> _What to produce_: With the line containing "Figure 3. Comparative" as the start and the line containing "Table 5 : Estimated parameters of normalized" as the end, transcribe that span of the entries below exactly, including both.

Records START

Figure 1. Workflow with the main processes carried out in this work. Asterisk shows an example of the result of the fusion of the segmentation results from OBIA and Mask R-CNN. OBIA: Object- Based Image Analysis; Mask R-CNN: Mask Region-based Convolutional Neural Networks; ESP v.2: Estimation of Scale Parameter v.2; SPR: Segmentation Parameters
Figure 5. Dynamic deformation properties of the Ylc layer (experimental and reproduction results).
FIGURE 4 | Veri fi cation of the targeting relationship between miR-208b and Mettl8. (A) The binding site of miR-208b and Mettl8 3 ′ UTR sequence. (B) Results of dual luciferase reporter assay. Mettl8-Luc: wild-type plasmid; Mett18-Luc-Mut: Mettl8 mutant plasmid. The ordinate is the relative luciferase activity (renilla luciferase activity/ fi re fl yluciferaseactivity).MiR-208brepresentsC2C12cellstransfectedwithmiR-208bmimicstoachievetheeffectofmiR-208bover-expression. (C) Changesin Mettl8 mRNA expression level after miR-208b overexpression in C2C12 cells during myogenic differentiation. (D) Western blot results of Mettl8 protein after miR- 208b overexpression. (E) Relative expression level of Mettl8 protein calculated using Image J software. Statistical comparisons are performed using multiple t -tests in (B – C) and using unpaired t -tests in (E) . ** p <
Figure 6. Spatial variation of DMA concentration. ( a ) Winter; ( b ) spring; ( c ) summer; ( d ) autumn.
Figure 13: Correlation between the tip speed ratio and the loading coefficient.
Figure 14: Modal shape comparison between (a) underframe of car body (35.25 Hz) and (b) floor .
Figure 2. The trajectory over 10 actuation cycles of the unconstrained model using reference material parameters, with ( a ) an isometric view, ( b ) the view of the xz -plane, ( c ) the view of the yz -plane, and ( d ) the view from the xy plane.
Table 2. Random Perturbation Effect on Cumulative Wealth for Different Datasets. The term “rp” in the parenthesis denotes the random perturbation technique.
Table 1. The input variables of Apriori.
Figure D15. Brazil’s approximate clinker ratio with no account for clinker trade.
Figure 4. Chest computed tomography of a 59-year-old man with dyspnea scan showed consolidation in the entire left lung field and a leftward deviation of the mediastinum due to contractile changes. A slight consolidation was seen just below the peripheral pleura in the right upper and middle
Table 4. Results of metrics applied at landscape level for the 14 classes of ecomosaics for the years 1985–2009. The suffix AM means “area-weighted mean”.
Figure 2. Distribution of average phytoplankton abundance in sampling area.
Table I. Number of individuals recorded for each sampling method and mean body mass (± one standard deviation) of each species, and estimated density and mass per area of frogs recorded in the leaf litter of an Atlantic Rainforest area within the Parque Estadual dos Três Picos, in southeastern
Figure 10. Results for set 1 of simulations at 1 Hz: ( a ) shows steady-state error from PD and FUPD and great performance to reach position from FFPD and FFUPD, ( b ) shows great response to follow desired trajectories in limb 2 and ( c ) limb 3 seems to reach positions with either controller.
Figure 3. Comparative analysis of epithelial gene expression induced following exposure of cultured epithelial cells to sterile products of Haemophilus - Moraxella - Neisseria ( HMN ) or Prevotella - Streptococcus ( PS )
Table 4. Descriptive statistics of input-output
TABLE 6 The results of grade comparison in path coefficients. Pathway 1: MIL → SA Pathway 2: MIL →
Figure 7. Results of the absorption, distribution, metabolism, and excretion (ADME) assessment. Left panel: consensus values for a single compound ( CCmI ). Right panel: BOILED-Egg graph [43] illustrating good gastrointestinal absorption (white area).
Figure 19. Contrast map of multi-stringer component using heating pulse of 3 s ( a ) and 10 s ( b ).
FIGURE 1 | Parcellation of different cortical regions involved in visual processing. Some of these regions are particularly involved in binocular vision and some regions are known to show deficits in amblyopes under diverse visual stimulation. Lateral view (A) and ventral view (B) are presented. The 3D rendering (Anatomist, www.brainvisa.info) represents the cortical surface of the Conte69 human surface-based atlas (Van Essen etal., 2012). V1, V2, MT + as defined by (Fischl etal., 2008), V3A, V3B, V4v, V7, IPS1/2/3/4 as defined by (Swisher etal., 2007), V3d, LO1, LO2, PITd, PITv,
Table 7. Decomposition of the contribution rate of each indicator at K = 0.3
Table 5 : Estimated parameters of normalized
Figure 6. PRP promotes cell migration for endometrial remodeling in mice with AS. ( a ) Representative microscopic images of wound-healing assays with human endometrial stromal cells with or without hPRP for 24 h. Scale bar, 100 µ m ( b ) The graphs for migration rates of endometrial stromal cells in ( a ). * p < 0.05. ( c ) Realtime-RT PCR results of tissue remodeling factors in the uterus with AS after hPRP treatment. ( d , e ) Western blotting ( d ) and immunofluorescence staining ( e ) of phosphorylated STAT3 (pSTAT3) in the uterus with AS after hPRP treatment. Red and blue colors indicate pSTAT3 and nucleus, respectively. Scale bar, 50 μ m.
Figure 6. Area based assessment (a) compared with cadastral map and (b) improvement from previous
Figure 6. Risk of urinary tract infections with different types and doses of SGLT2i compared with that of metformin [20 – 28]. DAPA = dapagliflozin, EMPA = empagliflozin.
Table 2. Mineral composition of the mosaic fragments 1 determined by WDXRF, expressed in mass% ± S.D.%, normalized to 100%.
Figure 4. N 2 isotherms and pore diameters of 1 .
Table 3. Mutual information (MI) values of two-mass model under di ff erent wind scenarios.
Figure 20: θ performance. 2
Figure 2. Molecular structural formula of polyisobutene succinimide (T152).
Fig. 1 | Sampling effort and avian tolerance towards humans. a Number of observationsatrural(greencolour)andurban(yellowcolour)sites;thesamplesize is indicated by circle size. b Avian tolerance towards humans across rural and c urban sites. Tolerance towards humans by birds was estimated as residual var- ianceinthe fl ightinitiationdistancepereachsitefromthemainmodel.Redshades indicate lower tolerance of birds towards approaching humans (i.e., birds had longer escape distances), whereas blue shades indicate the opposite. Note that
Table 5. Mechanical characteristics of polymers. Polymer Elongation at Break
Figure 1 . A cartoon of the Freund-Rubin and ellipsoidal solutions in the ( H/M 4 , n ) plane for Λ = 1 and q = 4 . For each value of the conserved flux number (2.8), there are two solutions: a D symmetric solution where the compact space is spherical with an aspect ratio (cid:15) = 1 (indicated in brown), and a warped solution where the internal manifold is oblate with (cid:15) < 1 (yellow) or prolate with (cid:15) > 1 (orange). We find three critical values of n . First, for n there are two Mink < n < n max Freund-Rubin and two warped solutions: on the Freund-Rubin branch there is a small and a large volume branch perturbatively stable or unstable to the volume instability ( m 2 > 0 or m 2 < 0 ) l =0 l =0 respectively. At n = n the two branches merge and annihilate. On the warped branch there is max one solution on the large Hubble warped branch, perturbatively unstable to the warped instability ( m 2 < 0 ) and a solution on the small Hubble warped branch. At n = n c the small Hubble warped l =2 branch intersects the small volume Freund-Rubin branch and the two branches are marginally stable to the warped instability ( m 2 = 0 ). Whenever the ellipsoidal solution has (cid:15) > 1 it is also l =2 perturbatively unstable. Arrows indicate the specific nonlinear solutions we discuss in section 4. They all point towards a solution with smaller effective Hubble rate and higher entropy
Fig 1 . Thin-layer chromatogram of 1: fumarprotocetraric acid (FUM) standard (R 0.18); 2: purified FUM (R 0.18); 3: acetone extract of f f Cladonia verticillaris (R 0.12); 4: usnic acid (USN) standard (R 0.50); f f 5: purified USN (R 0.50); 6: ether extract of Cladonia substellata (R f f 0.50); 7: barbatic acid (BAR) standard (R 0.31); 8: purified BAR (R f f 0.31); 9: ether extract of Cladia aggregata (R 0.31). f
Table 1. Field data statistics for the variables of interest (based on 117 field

Records END

> _Solution to this task_:
Figure 3. Comparative analysis of epithelial gene expression induced following exposure of cultured epithelial cells to sterile products of Haemophilus - Moraxella - Neisseria ( HMN ) or Prevotella - Streptococcus ( PS )
Table 4. Descriptive statistics of input-output
TABLE 6 The results of grade comparison in path coefficients. Pathway 1: MIL → SA Pathway 2: MIL →
Figure 7. Results of the absorption, distribution, metabolism, and excretion (ADME) assessment. Left panel: consensus values for a single compound ( CCmI ). Right panel: BOILED-Egg graph [43] illustrating good gastrointestinal absorption (white area).
Figure 19. Contrast map of multi-stringer component using heating pulse of 3 s ( a ) and 10 s ( b ).
FIGURE 1 | Parcellation of different cortical regions involved in visual processing. Some of these regions are particularly involved in binocular vision and some regions are known to show deficits in amblyopes under diverse visual stimulation. Lateral view (A) and ventral view (B) are presented. The 3D rendering (Anatomist, www.brainvisa.info) represents the cortical surface of the Conte69 human surface-based atlas (Van Essen etal., 2012). V1, V2, MT + as defined by (Fischl etal., 2008), V3A, V3B, V4v, V7, IPS1/2/3/4 as defined by (Swisher etal., 2007), V3d, LO1, LO2, PITd, PITv,
Table 7. Decomposition of the contribution rate of each indicator at K = 0.3
Table 5 : Estimated parameters of normalized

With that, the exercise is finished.